Brief = Retype the lines in each of the rows below word for word, leaving out the pictures.

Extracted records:
-- START --
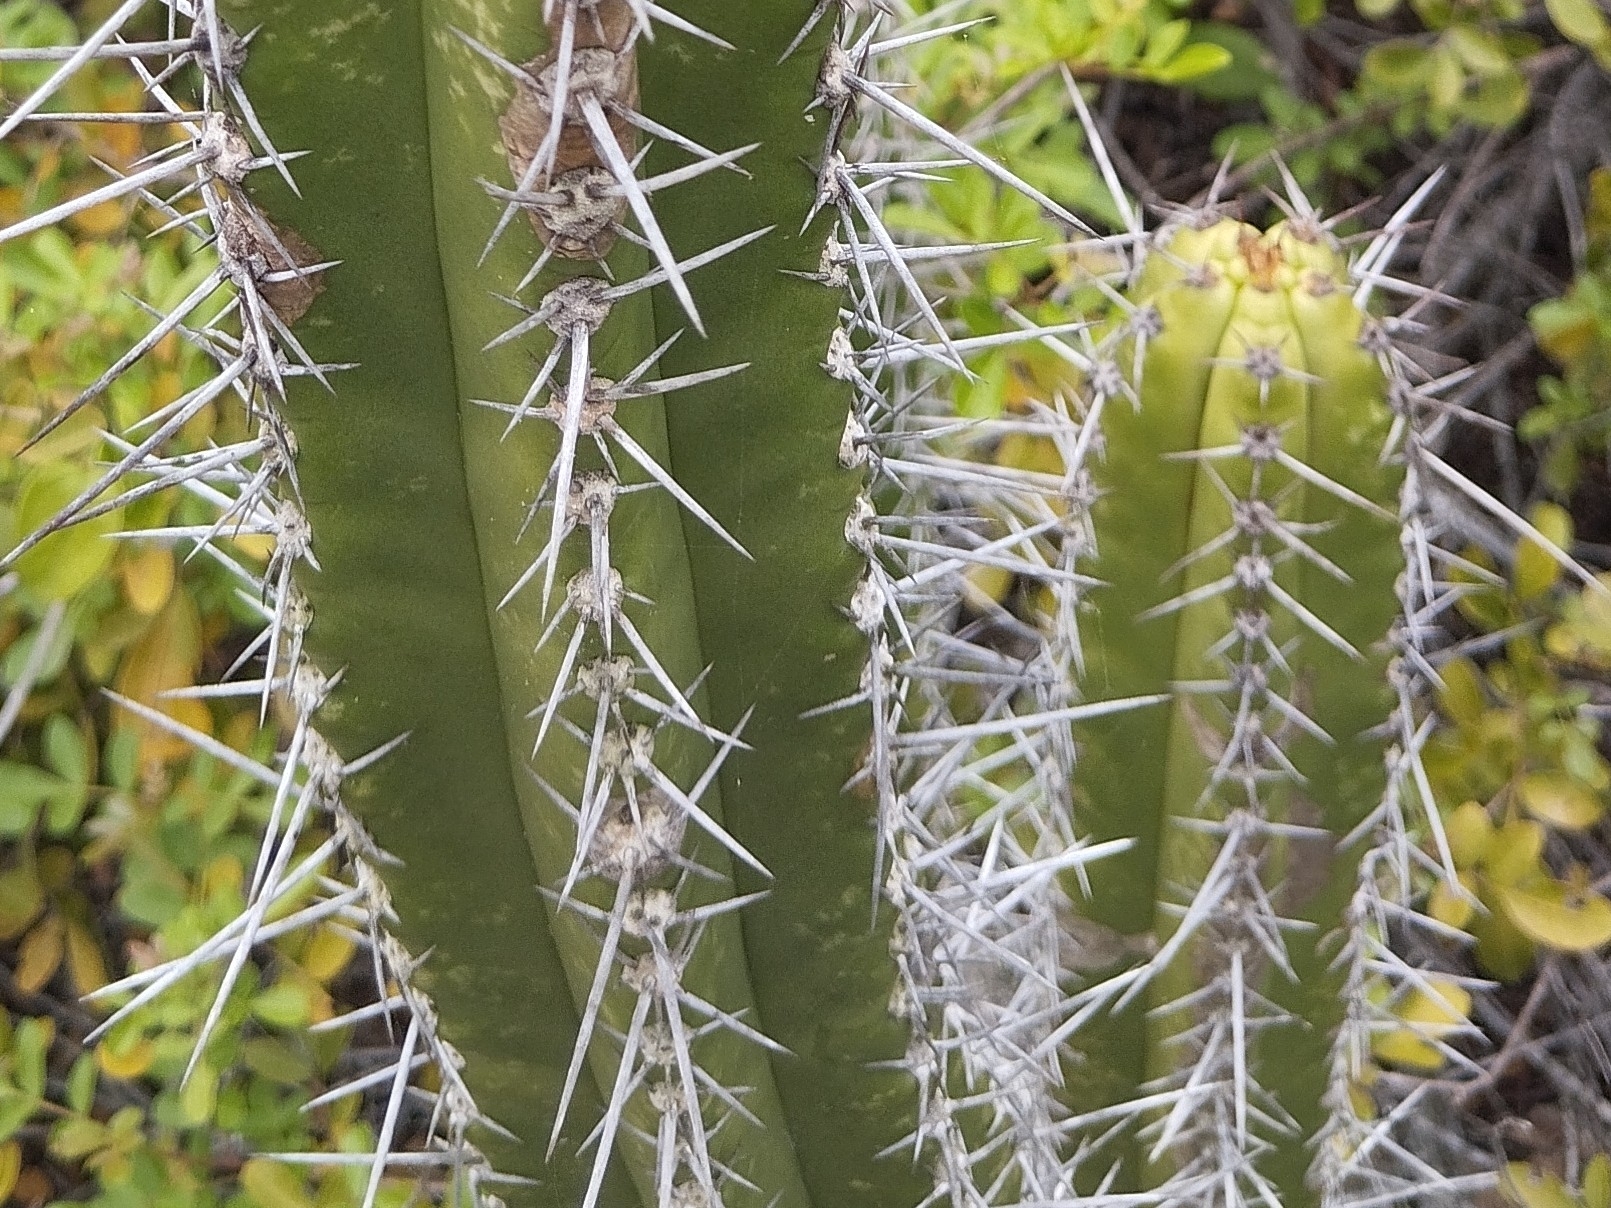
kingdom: Plantae
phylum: Tracheophyta
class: Magnoliopsida
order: Caryophyllales
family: Cactaceae
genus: Pilosocereus
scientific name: Pilosocereus arrabidae
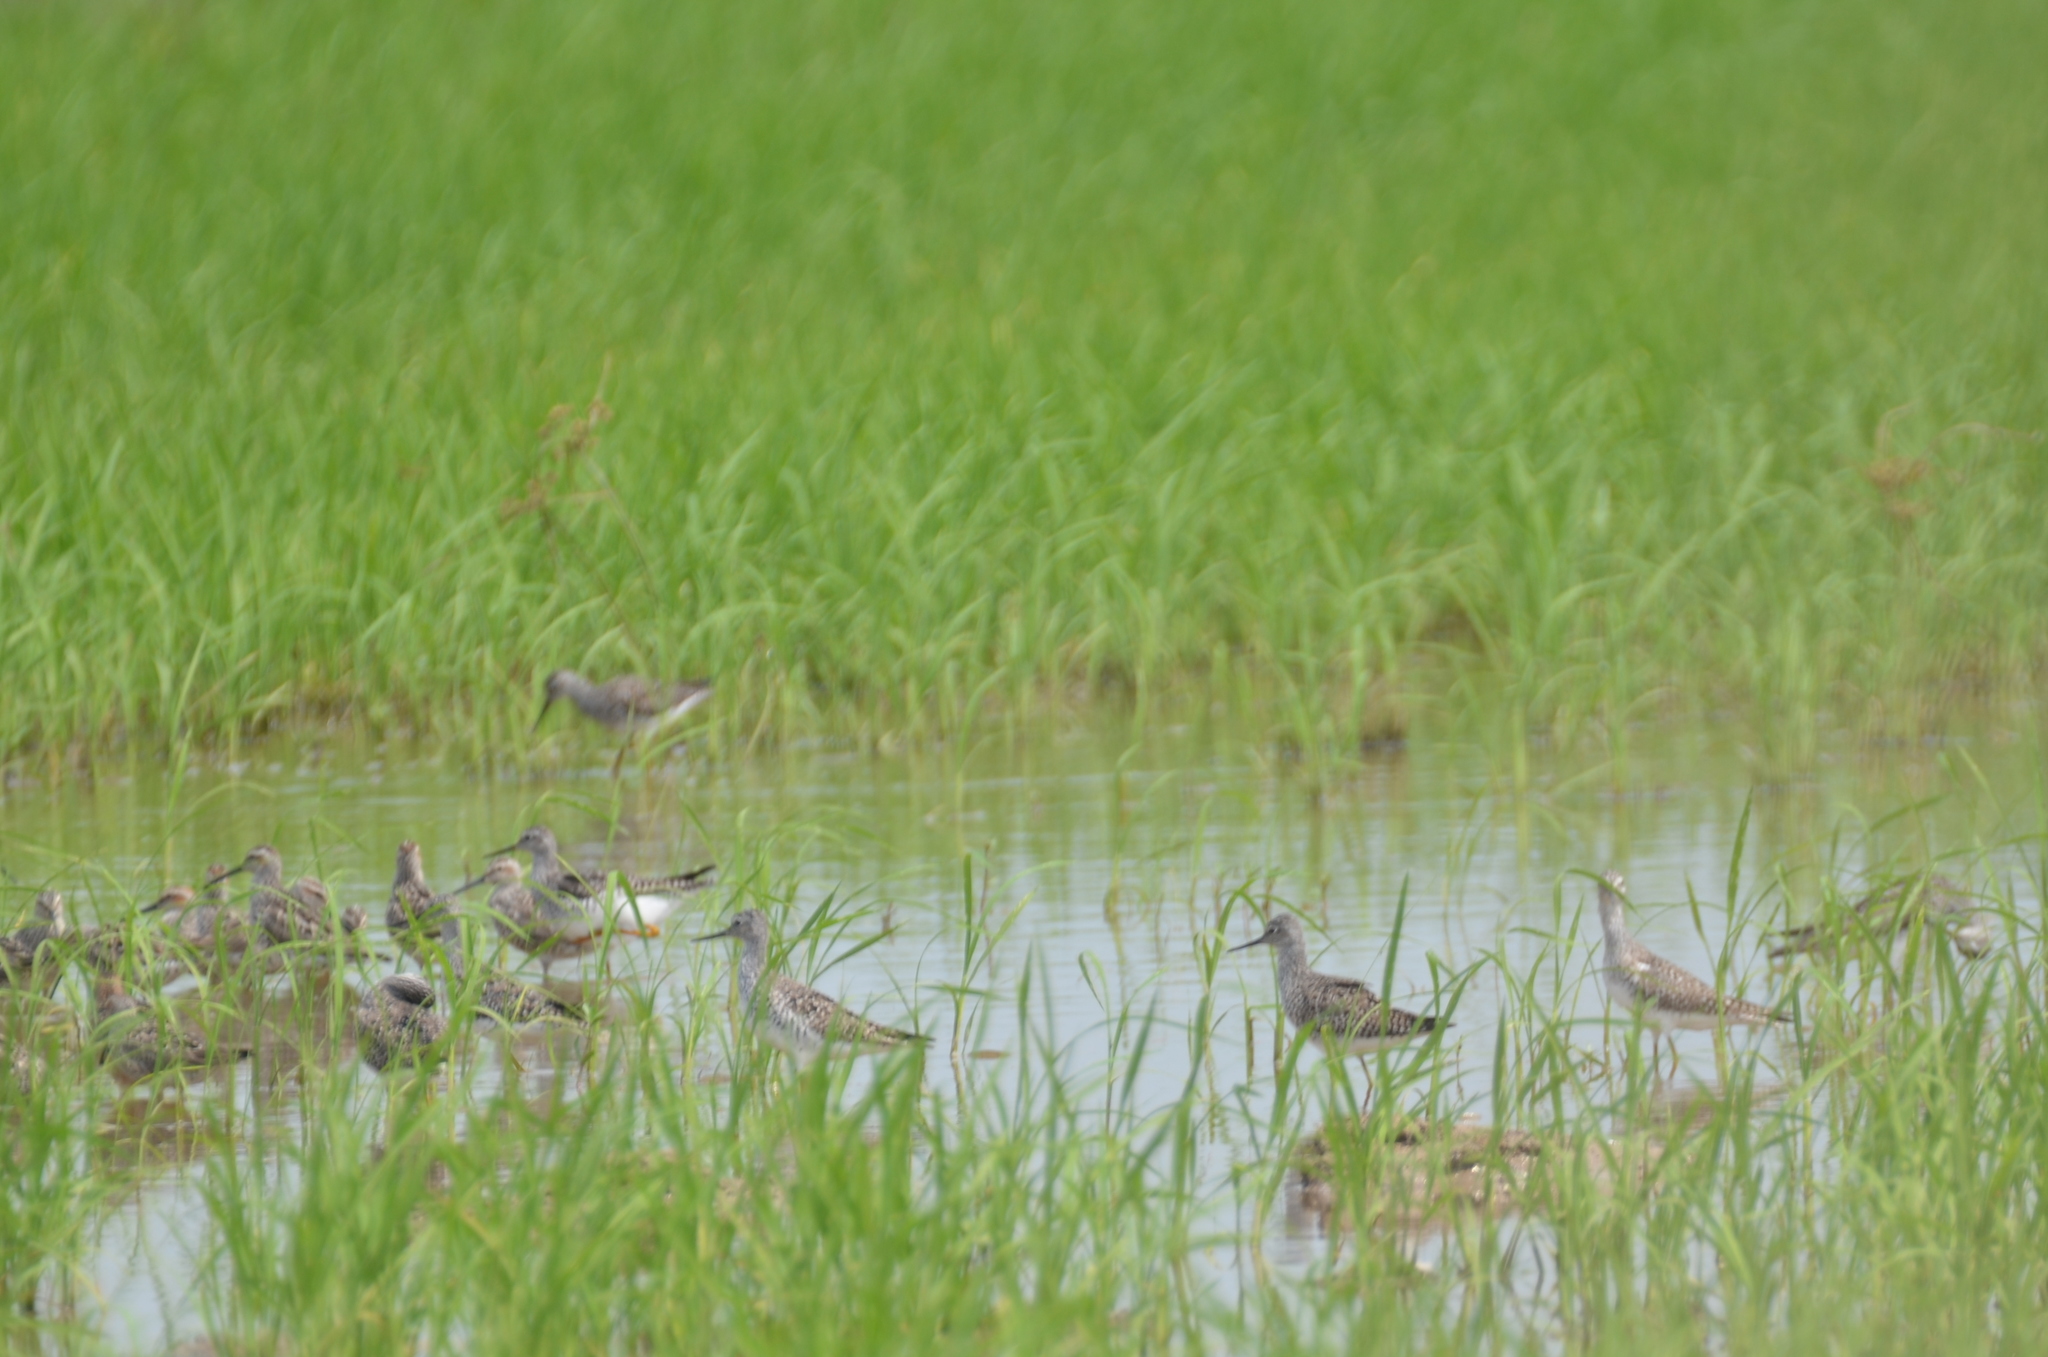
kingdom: Animalia
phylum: Chordata
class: Aves
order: Charadriiformes
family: Scolopacidae
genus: Tringa
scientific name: Tringa flavipes
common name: Lesser yellowlegs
-- END --
Solution for this problem =
kingdom: Plantae
phylum: Tracheophyta
class: Magnoliopsida
order: Caryophyllales
family: Cactaceae
genus: Pilosocereus
scientific name: Pilosocereus arrabidae
kingdom: Animalia
phylum: Chordata
class: Aves
order: Charadriiformes
family: Scolopacidae
genus: Tringa
scientific name: Tringa flavipes
common name: Lesser yellowlegs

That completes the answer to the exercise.